5. Interpretability, Explainability, and Feature Contributions
Combining predictive accuracy with explainability is increasingly prioritized. Methods such as recursive feature elimination and SHapley Additive exPlanations achieve both model parsimony and interpretability:
- Recursive Feature Elimination (RFE) with Random Forests selects 20/80 features without F1 loss; leading features include Init_Win_bytes_backward/forward, Avg_Bwd_Segment_Size, Flow_Duration, Average_Packet_Size (Mutalib et al., 12 Nov 2025).
- SHAP analysis quantifies the contribution of individual features to model decisions, with high values of Init_Win_bytes_backward and Flow_Duration strongly predicting benign flows, while anomalous segments indicate attack likelihood.
- Local explanations demonstrate that several features collectively influence per-flow verdicts, supporting transparent operator review (Mutalib et al., 12 Nov 2025).
6. Use Cases and Practical Considerations
CICIDS2017's broad utility is evidenced by diverse usage profiles:
- Generalization Testing: Models trained on newer or domain-specific datasets (e.g., CICIoT2023) are commonly validated on CICIDS2017 as an unseen test set to benchmark cross-domain generalization (Gueriani et al., 2024).
- Alert Prioritization: Integration with SOC overlays, where alerts are mapped to severity bands (CVSS graded) and pipelines such as Learning to Defer with Human Feedback (L2DHF) use reinforcement learning to maximize correct prioritization and minimize analyst workload (Jalalvand et al., 23 Jun 2025).
- Scenario-Driven and Streaming Evaluation: The scenario-based organization allows for precise emulation of attack campaigns, and the volume of flows enables simulated streaming/high-volume inference (Corsini et al., 2021, Jalalvand et al., 23 Jun 2025).
Pipeline recommendations include always removing problem flows (NaN/Infinity), normalizing features, employing stratified splits, and reporting both overall and per-class detection rates.

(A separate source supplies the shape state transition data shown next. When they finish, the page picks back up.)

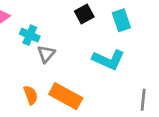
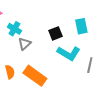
black square: (84, 14) -> (55, 33), moved
gray line: (143, 100) -> (90, 65), moved

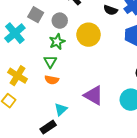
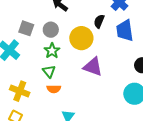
black semicircle: (111, 10) -> (99, 21), moved, turned 104
purple triangle: (94, 95) -> (93, 67), moved

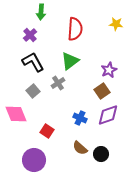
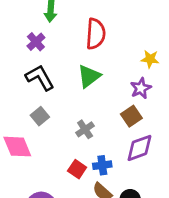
yellow star: (116, 24) -> (150, 59), moved
gray cross: (58, 83) -> (85, 129), moved
blue cross: (80, 118) -> (102, 165), moved, turned -32
red square: (47, 131) -> (77, 169), moved

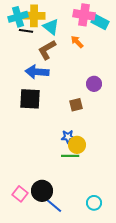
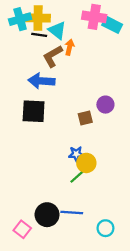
black line: (26, 31) -> (39, 35), moved
orange arrow: (77, 42) -> (69, 47), moved, turned 56
purple circle: (94, 84) -> (105, 105), moved
green line: (70, 156) -> (78, 175), turned -42
pink square: (20, 194) -> (22, 229), moved
blue line: (53, 205) -> (72, 212), moved, turned -36

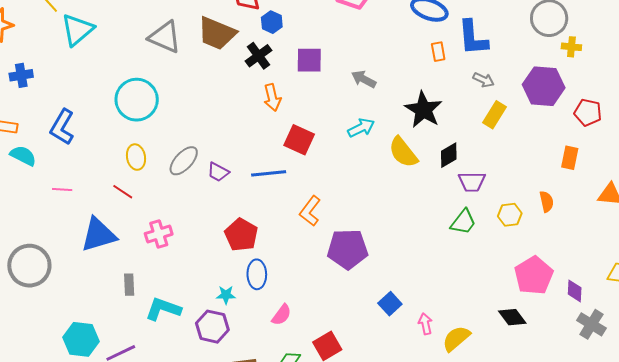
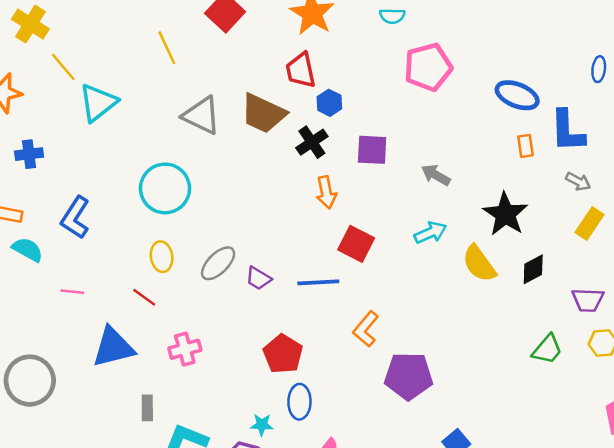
purple trapezoid: (472, 182) -> (588, 300), moved

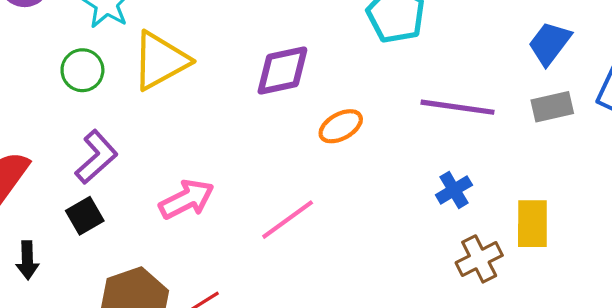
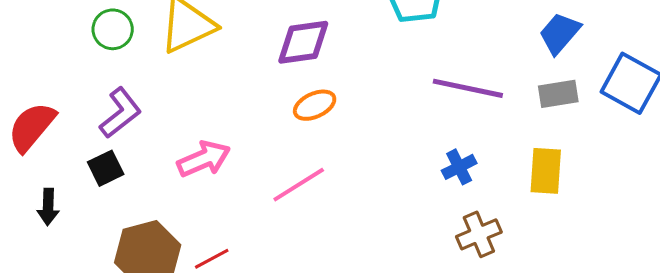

7. Strengths, Limitations, and Future Directions
- Strengths: CICIDS2017's annotated heterogeneity, feature richness, and temporal ground-truth for attacks underpin its dominance as a benchmark. High detection accuracies (often >98–99%) are consistently reproducible with both machine learning and deep learning models (Mutalib et al., 12 Nov 2025, Rababah et al., 2020, Ahmim et al., 2018, Corsini et al., 2021).
- Limitations: Severe class imbalance, nontrivial redundancy among features, and the absence of payload data constrain extremely rare attack detection and limit some forms of adversarial evaluation (Ahmim et al., 2018, Mutalib et al., 12 Nov 2025).
- Open Directions: Future work includes fine-tuning feature selection and normalization for CICIDS2017-specific patterns, extending binary detectors to multi-class frameworks, incorporation of attention/transformer architectures for long-term dependencies, and hardware-based real-time streaming evaluations (Gueriani et al., 2024, Ahmim et al., 2018).
A plausible implication is that hybrid or ensemble architectures—integrating static and sequential deep learning, interpretable ML, and human-in-the-loop mechanisms—will further advance the practical and theoretical value derived from CICIDS2017 as a central benchmark in network intrusion detection research.